The couple was not sitting in my section, and it was not right for me to take another waitress' table. I apologized and told her that the server was rolling silverware. The server was actually smoking a cigarette in the back and chatting with the cook, but rolling silverware sounded better.
Another five minutes passed, and the couple still had no server. With another apology, I went ahead and took their order. The woman barked each detail of the order and asked if she could have hot chocolate. With yet another apology, I had to tell her we did not serve hot chocolate. With that, the woman stood, said something under her breath that I was glad I did not hear and left the restaurant.
Her husband, who had been reading the paper the whole time, did not leave. Apparently used to this sort of behavior, he ate his meal and left me a $7 tip for a meal that was only about $14. I didn't expect to get a tip, much less one for 50 percent of the bill. Was it good service or just guilt? Seeing as how they were waiting 20 minutes to be served, I am sure it was not the former. According to an article from National Public Radio's Money Talk blog, I could be right.
According to the blog, a leading theory on tipping suggests that it is a social pressure. It says that how big a tip is rarely has to do with good service, but rather on extraneous factors like the weather or the restaurant's lighting.
Michael Lynn, associate professor of consumer behavior in Cornell University's School of Hotel Administration, also says that tips are loosely based on customer satisfaction with the waiter.

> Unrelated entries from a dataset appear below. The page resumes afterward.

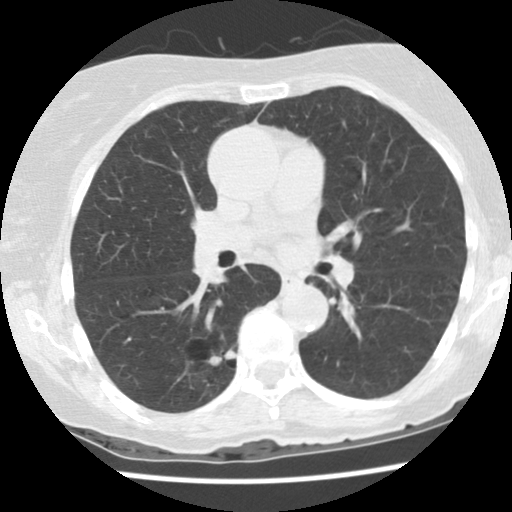
Low-dose screening chest CT, one axial slice. Position 80 of 136 along the scan axis. Reconstruction kernel STANDARD. 120 kVp. Lung window (W 1500 / L -600 HU). 2.5 mm slice thickness. 512 × 512 image matrix, field of view 300 × 300 mm.
Outlined on this slice (manually delineated by an expert):
- lesion 1 (tumor, lower lobe of right lung): bounding box [x1, y1, x2, y2] px = [210, 351, 237, 365]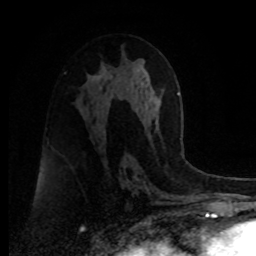
Breast MRI, one axial slice. Slice 44 of 80 in the series (ordered by position). Cropped to one breast. Dynamic contrast-enhanced series, time point 2 of 8 at this slice position (early post-contrast). 1.5 T. TE 4.2 ms, TR 7 ms. 256 × 256 image matrix. Female patient.
Structures marked on this image (semi-automatically segmented with operator editing):
- enhancing-tissue mask used for the functional tumour volume (all voxels passing the contrast-enhancement thresholds inside the analysis volume; usually the tumour): bounding box (x1, y1, x2, y2) in pixels: (100, 87, 102, 89)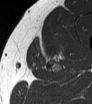
MRI of an extremity soft-tissue mass, one axial slice. Slice 45 of 62 in the series (ordered by position). MR volume resampled by the dataset authors to the PET/CT grid (not the native acquisition matrix). 3.27 mm slice thickness. 92 × 104 image matrix, field of view 90 × 102 mm. Male patient. Case-level facts recorded for this patient, not image findings: histological type: mixoid liposarcoma; grade: low; site of the primary tumour: left thigh.
Annotated regions visible in this slice (expert contour drawn on MRI and transferred to this co-registered scan by the dataset authors):
- gross tumour volume (mass): box from (x=41, y=41) to (x=63, y=62) px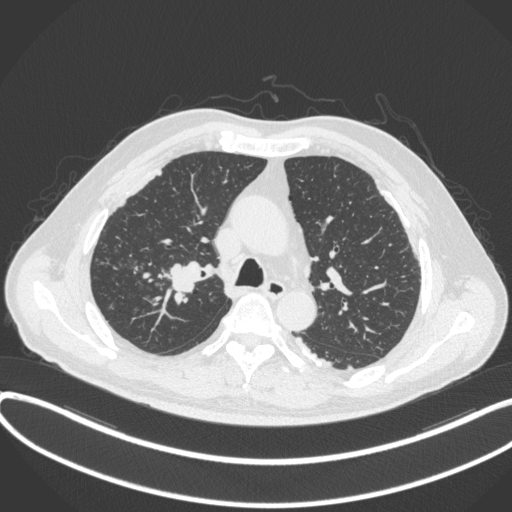
Chest CT, one axial slice; position 290 of 455 along the scan axis; reconstruction kernel B31f; lung window (W 1500 / L -600 HU); 1 mm slice thickness; 512 × 512 image matrix, field of view 400 × 400 mm. Patient: male, 58 years. From the clinical record (not read from this slice): clinical TNM (as recorded): T1c N0 M0.
Outlined on this slice (bounding box drawn by a radiologist):
- lung tumour (recorded histology: squamous cell carcinoma): bounding box <167,260,207,297> (left, top, right, bottom; pixels)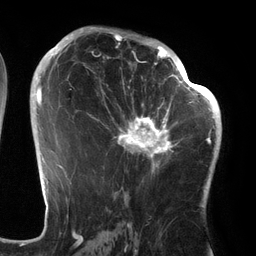
Breast MRI (dynamic contrast-enhanced), one axial slice. Position 78 of 134 along the scan axis. Cropped to one breast. Dynamic contrast-enhanced series, time point 2 of 6 at this slice position (early post-contrast). 3 T. TE 2.7 ms, TR 6.5 ms. 256 × 256 image matrix. Female patient.
Outlined on this slice (semi-automatically segmented with operator editing):
- enhancing-tissue mask used for the functional tumour volume (all voxels passing the contrast-enhancement thresholds inside the analysis volume; usually the tumour): bounding box (x1, y1, x2, y2) in pixels: (94, 64, 186, 176)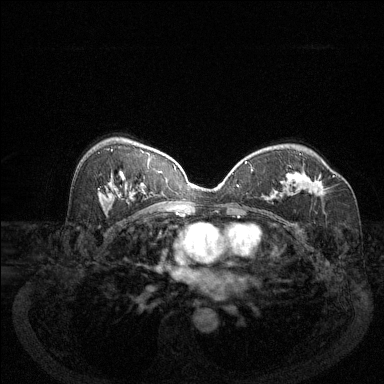
Breast MRI (dynamic contrast-enhanced), one axial slice. Position 80 of 144 along the scan axis. Dynamic contrast-enhanced series, time point 2 of 6 at this slice position (early post-contrast). 1.5 T. TE 1.7 ms, TR 4.6 ms. 384 × 384 image matrix, field of view 340 × 340 mm. Female patient.
Annotated regions visible in this slice (semi-automatically segmented with operator editing):
- enhancing-tissue mask used for the functional tumour volume (all voxels passing the contrast-enhancement thresholds inside the analysis volume; usually the tumour): bounding box <296,172,333,196> (left, top, right, bottom; pixels)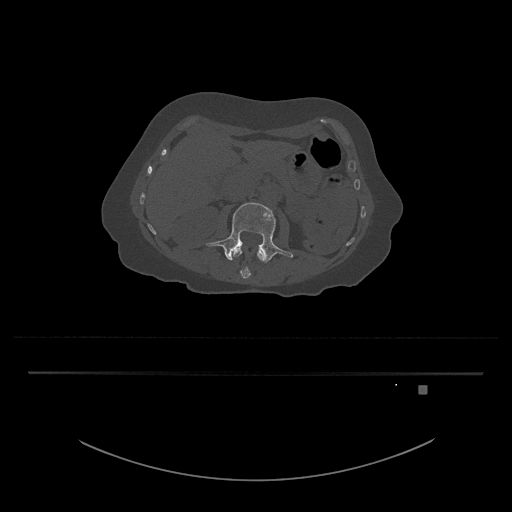
CT including the spine, one axial slice; slice 445 of 797 in the series (ordered by position); reconstruction kernel Br40s/3; 120 kVp; bone window (W 1800 / L 400 HU); 512 × 512 image matrix. Patient: female, 57 years. Case-level facts recorded for this patient, not image findings: primary cancer: cervical.
Outlined on this slice (semi-automatic segmentation, software-assisted and operator-edited):
- L3 vertebra: bounding box [x1, y1, x2, y2] px = [206, 202, 293, 263]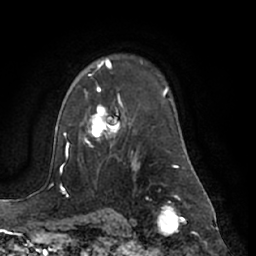
Breast MRI (dynamic contrast-enhanced), one axial slice; slice 48 of 66 in the series (ordered by position); cropped to one breast; dynamic contrast-enhanced series, time point 2 of 7 at this slice position (early post-contrast); 1.5 T; TE 3 ms, TR 6.2 ms; 2.4 mm slice thickness; 256 × 256 image matrix, field of view 170 × 170 mm. Female patient.
Structures marked on this image (semi-automatically segmented with operator editing):
- enhancing-tissue mask used for the functional tumour volume (all voxels passing the contrast-enhancement thresholds inside the analysis volume; usually the tumour): bounding box <84,85,125,148> (left, top, right, bottom; pixels)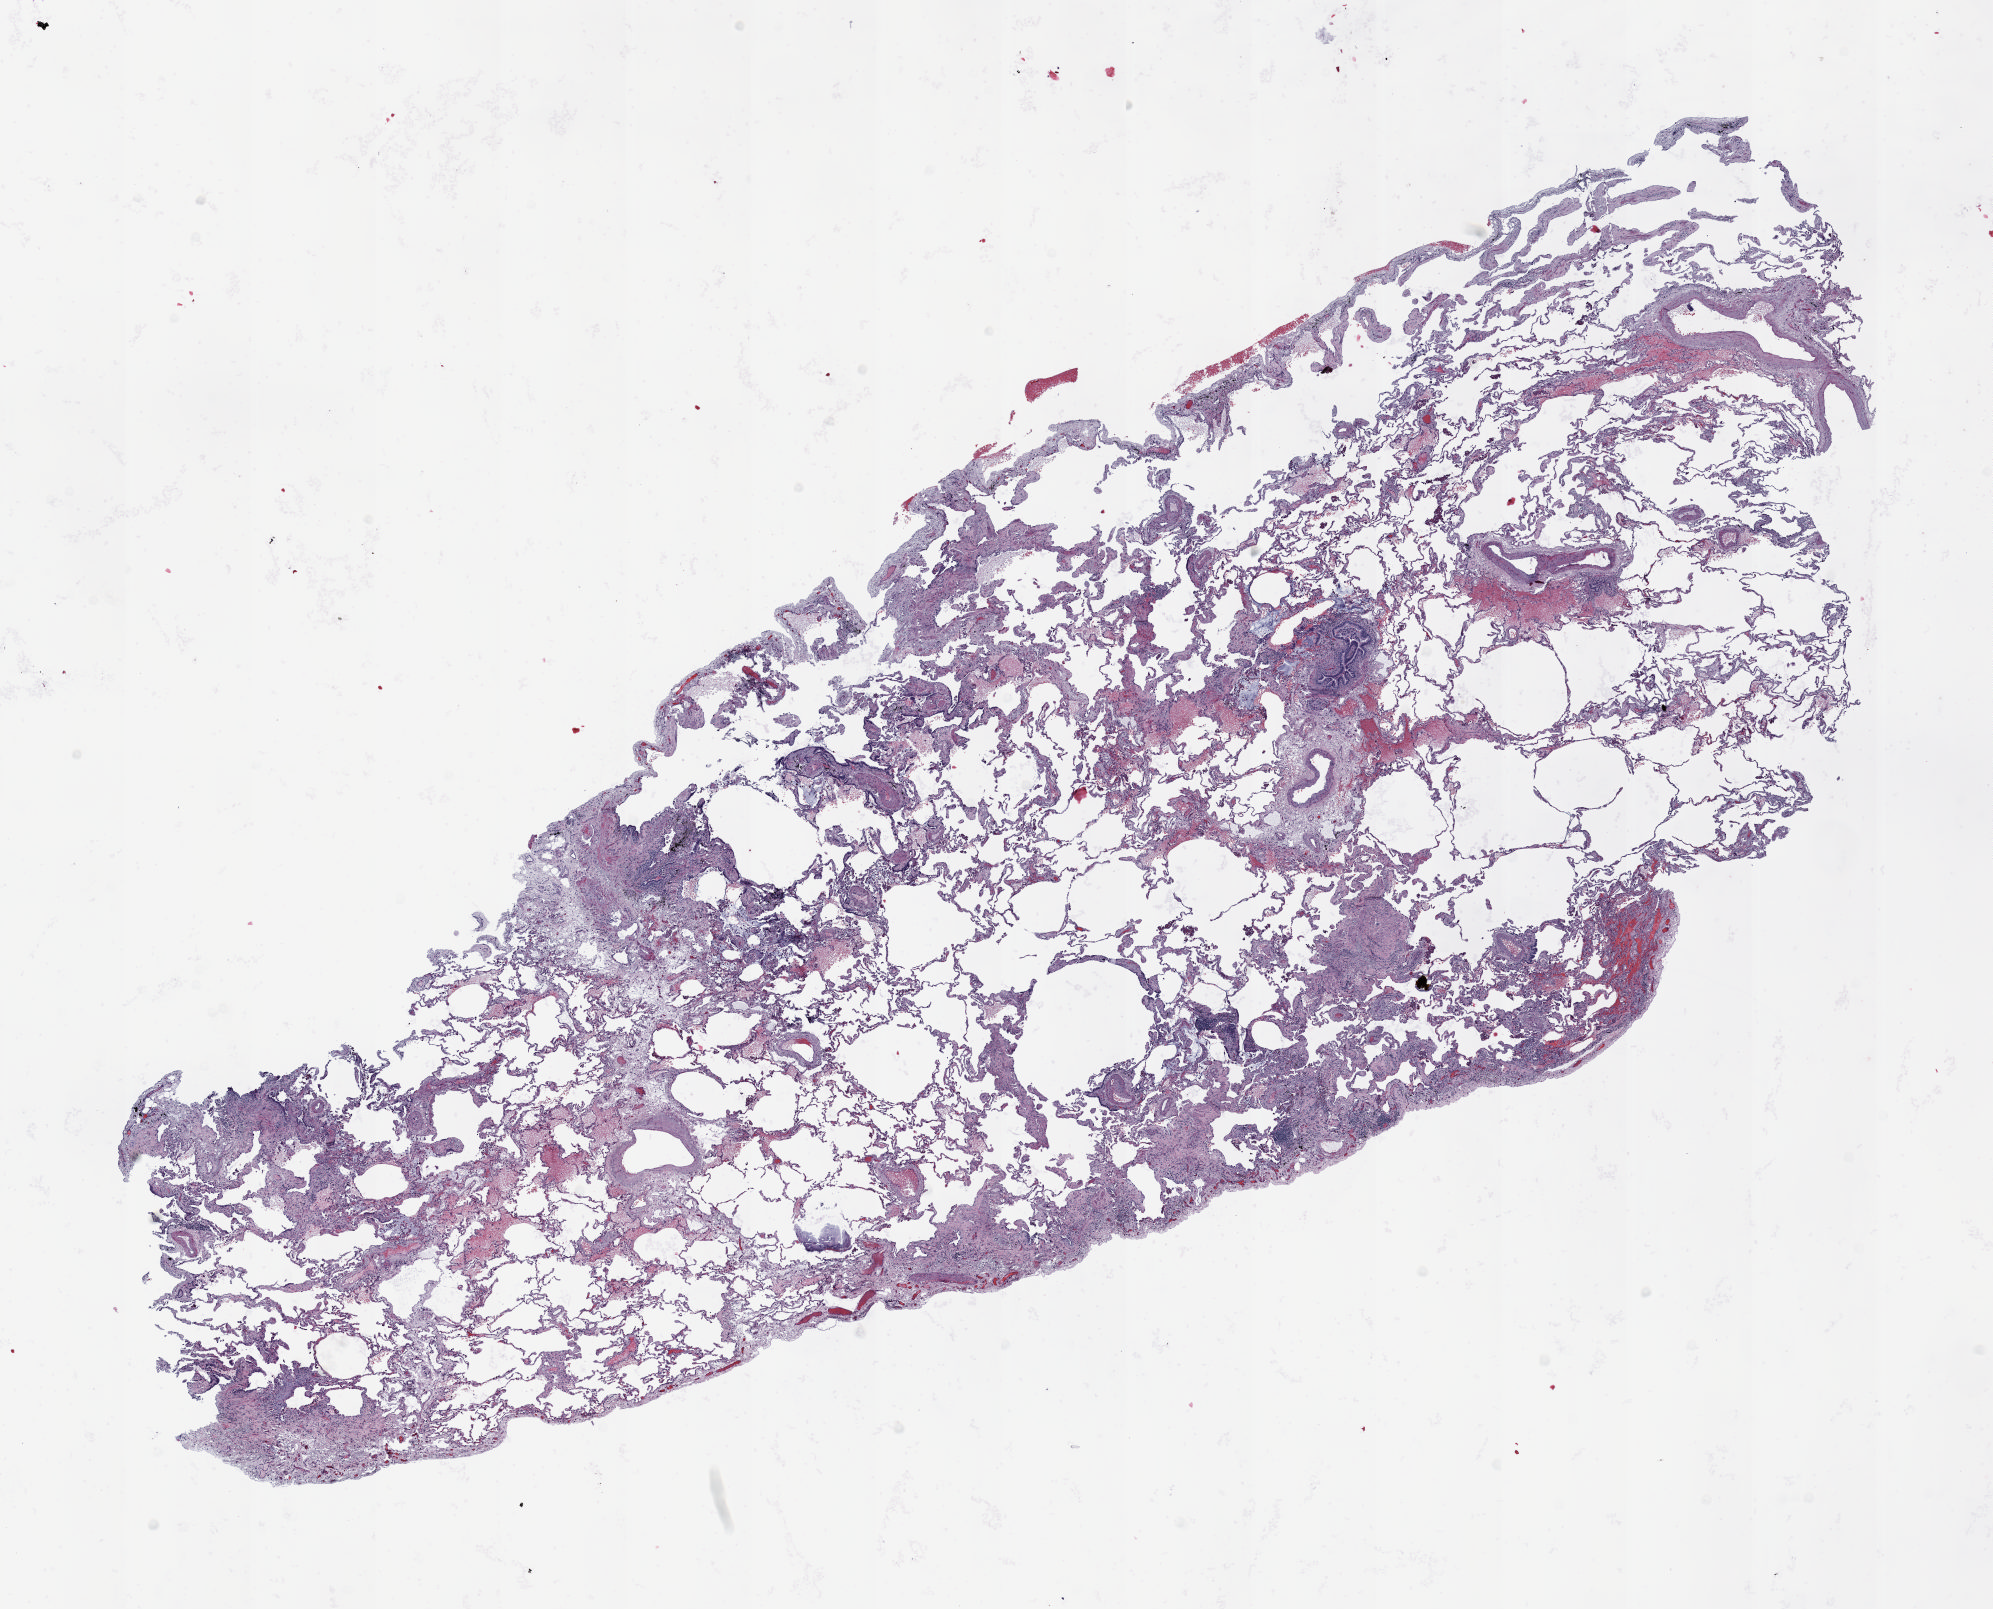
Hematoxylin and eosin (H&E) stained whole-slide image — low-resolution overview of the scanned area, about 16.0 x 12.9 mm (acquisition: 20x scan). Formalin-fixed paraffin-embedded (FFPE) section. Lung. Female patient, aged 70 at enrolment. Current smoker at enrolment. Grade: well differentiated (G1).
• primary tumour location (clinical record): right lower lobe
• tumour size (pathology): 25 mm
• ICD-O-3 topography: lower lobe of lung (C34.3)
• stage (AJCC 6th edition): IA
• participant's lung-cancer diagnosis: Squamous cell carcinoma, NOS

However, non-verbal communication such as lightly touching the customer or crouching next to the table substantially increases tips. Lynn says the study of tipping in restaurants is interesting because it is not usually required. Some restaurants force customers to pay a gratuity, regardless of how good or bad the service was.
In 2009, two students in Bethlehem, Pa. were arrested for refusing to pay a $16.35 gratuity. They refused to pay because they felt they received sub-par service. According to the students, they waited for over an hour for the wings and salad they ordered.
The students should not have gone the way of Mr. Pink in the film "Reservoir Dogs" and not tipped. If food takes too long to get to the table, it is usually the cook's fault. If it is cold when it gets there, it is usually the waiter's fault. A lousy tip for poor service is better than no tip. I do not think people leave tips out of guilt. They do so because they do not want bad service when returning to the restaurant.
I always tip because I feel like the waiter or waitress knows I am a college student and gives me mediocre service because he or she thinks college students do not tip. With my 20 percent tips, I feel like I am changing waiters' and waitresses' perception of college students. But, of course, that is not going to happen.
I will not ever be sure why I got such a large tip from that couple. They might have felt guilty giving it, but I certainly did not feel guilty receiving it.